Mr Duval, thought to be in his 70s, was born in Montserrat in the Caribbean and moved to the UK as a youngster.

He first became famous as a wrestler, then as a pub landlord and stylish cab driver who always wore a chaffeur’s cap.

Mark Selley, of Preston Hackney Carriage Association, said Mr Duval retired around nine years ago.

He said: “He was a larger-than-life character.

“He used to wear a chauffeur’s outfit with a cap to drive his cab. It was always immaculately kept - as was he.

“In the 60s he was a wrestler and quite a fearsome character and that added to his mystique.

“He was a publican and quite well known among other publicans for helping to sort out troublemakers!”

Fellow association member Steve Baines said Mr Duval wrestled at Courtaulds Mill at Redscar and ran the Prince Consort in Aqueduct Street in the late 70s and early 80s.

He said: “He always used to wear a black sharp suit and a carnation. On his top pocket he had an emblem that said Preston Hackney Carriage.

“I would imagine a lot of people going back to the 60s would know him. He was a big guy - tall and well built.”

According to the British wrestling website www.wrestlingheritage.co.uk, Mr Duval was a “powerful, muscular heavyweight” and “a strong contender for the title of Britain’s most underrated wrestler”, who sometimes wrestled under the name of Paul Duval.

His profile says: “Many of Harry’s bouts were preceded by a demonstration of the power of his lungs as he blew up a hot water bottle until it exploded.

“For fans or promoters though, that was not enough, and neither was his terrific strength, submission style wrestling and considerable ability.

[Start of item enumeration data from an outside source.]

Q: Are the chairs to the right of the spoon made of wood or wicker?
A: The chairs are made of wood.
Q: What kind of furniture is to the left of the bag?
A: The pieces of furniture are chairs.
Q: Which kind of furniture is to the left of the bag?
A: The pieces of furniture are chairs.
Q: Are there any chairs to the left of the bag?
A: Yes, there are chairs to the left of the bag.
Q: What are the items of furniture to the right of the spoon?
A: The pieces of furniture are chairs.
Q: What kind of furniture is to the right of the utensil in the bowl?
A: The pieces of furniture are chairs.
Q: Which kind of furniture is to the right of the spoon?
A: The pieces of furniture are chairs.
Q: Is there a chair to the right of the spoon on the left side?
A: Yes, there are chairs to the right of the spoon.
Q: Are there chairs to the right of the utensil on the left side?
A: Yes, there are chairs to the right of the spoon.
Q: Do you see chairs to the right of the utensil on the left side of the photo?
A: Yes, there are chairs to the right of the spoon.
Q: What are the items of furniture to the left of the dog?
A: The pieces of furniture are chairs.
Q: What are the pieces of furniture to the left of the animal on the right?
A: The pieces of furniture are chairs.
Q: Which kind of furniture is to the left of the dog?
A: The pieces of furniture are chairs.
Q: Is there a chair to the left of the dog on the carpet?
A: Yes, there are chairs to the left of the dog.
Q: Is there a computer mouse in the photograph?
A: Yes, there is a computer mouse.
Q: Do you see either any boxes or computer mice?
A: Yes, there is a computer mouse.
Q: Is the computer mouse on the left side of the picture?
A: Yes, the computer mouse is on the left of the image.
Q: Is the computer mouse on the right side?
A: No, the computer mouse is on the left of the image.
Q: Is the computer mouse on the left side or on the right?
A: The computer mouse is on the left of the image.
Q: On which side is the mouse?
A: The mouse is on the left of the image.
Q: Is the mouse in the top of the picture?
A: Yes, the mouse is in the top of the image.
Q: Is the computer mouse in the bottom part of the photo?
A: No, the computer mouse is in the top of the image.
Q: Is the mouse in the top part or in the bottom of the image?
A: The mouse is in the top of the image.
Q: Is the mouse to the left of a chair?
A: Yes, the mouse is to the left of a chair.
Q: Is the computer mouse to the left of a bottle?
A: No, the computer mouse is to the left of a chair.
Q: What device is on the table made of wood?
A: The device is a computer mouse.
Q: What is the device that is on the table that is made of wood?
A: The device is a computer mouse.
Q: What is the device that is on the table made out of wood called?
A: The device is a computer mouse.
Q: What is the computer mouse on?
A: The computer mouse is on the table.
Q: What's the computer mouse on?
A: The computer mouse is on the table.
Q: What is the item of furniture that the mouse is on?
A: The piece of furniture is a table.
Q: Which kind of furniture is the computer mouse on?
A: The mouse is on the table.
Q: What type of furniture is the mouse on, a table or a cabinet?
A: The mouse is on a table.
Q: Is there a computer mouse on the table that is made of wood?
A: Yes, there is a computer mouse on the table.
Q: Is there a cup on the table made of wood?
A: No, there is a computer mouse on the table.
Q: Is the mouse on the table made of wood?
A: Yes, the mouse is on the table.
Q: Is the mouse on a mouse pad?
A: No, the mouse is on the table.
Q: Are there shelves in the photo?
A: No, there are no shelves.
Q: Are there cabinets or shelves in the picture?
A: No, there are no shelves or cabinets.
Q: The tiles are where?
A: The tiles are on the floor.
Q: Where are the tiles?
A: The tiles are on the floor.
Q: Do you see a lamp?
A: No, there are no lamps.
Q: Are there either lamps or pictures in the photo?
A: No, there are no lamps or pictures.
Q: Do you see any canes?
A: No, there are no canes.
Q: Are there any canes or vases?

“Wins over Prince Curtis Iaukea, Albert Wall, Pat Roach and Gwyn Davies, and even ‘The Wrestler’ magazine’s prediction that here was the man most likely to succeed Billy Robinson, were not enough to convince the promoters that here was a man with the potential to become one of wrestling’s post war greats.

“We are told that Harry began using the name Paul Duval when another wrestler of that name failed to turn up for promoter Jack Taylor one night at Leicester.”